The signatories argue that the ALRC proposals will “introduce a new test into employment law, whose application and meaning are far from certain”.

“In any given case, the onus would be on the school to prove that it satisfied the test.

“This would greatly expand the scope for future litigation, and would thus have a deterrent effect on any religious school contemplating engaging a candidate for employment who professes the same religion as the school, in preference to other candidates.”

Alongside Archbishop Fisher and his Anglican and Orthodox counterparts, Catholic bishops Peter Comensoli, Archbishop of Melbourne, and Maronite Bishop Antoine-Charbel Tarabay also signed.

The letter also attracted signatures from the National Imams Council, Islamic Council of Victoria and Islamic Schools Association of Australia, and from Peter Wertheim AM, the co-CEO of the Executive Council of Australian Jewry.

Leaders of the Seventh-day Adventists, Presbyterians, Hillsong, the Baptists, the Australian Christian Churches, Copts, Assyrian Church of the East, Australian Christian Lobby, NSW Council of Churches and other groups joined the most significant revolt of religious groups to a government proposal in recent history.

“Having carefully considered the proposals in the Consultation Paper we are doubtful that the ALRC process can reach any balanced outcomes, as contemplated by the terms of reference, by starting with these proposals,” the letter reads.

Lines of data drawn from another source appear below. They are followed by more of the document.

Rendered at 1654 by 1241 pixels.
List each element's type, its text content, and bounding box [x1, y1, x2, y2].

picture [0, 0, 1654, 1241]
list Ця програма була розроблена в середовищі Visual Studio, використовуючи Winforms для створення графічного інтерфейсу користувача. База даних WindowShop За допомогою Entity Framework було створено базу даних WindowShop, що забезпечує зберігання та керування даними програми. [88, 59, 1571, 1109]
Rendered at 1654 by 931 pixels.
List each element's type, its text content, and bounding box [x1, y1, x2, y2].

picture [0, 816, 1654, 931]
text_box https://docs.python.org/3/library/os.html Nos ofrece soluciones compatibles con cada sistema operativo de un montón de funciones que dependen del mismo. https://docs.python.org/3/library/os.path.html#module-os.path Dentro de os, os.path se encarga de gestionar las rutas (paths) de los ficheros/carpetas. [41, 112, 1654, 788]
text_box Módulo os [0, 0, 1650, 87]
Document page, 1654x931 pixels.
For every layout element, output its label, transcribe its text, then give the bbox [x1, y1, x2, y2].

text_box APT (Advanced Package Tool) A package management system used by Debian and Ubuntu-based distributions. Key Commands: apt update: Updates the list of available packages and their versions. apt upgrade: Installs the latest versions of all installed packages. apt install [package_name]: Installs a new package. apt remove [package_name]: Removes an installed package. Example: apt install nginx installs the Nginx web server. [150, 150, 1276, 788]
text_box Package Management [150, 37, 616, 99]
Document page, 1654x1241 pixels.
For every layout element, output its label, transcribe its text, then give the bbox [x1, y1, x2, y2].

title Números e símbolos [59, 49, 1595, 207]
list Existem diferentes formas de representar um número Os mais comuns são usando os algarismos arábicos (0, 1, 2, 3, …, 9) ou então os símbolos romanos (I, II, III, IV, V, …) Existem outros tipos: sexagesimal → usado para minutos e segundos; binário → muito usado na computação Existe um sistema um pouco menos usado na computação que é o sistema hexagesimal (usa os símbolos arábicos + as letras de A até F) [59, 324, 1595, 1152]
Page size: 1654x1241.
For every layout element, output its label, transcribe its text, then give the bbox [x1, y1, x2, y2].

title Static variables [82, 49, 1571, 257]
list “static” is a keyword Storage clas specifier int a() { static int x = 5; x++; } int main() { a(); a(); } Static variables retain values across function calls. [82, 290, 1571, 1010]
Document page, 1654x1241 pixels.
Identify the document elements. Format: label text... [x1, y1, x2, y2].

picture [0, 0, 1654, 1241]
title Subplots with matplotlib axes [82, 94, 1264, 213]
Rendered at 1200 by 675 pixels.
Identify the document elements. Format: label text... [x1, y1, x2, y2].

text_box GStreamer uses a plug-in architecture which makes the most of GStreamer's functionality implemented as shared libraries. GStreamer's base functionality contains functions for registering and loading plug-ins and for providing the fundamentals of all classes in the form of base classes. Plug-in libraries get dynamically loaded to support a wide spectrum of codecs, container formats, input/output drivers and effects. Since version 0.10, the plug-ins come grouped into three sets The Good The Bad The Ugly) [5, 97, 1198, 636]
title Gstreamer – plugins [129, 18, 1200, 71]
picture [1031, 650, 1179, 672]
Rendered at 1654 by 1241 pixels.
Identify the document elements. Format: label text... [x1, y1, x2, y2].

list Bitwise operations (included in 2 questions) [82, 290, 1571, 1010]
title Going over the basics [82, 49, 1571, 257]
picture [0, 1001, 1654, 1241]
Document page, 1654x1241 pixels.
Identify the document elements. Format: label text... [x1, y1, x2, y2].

The letter describes the ALRC as paying “lip service” to the human rights of parents who choose to send their children to religious schools.

The signatories also supported previous criticisms of the ALRC proposal by National Catholic Education Commission executive director Jacinta Collins, made in January.

“We agree with the comments from the National Catholic Education Commission that the proposed reforms fail to provide real protections for religious schools to effectively operate and teach according to their religious beliefs and ethos, and that if the proposed reforms were adopted it would be a major blow to authentic faith-based education in Australia.”

The status of LGBT students and teachers in religious schools was the key talking point in the public and parliamentary debate that caused the implosion of the Morrison Government’s religious freedom legislation in 2022.

Labor committed to introducing its own religious freedom legislation prior to their victory at the last election, with a spokesperson for Mr Dreyfus telling The Australian that the ALRC inquiry was a “crucial first step” towards meeting that requirement.

The ALRC consultation paper, released on 27 January, proposes broad reforms to religious exemptions under employment and sex discrimination law.

It cites laws in Queensland and Tasmania as evidence that reforms will not “significantly undermine the ability of religious schools to maintain their religious ethos.”

The letter from Archbishop Fisher and his co-signatories says this claim is “misleading … schools in those States rely upon the current exemptions in section 38 of the Sex Discrimination Act and depend upon those exemptions overriding the State laws in order to maintain their religious ethos.”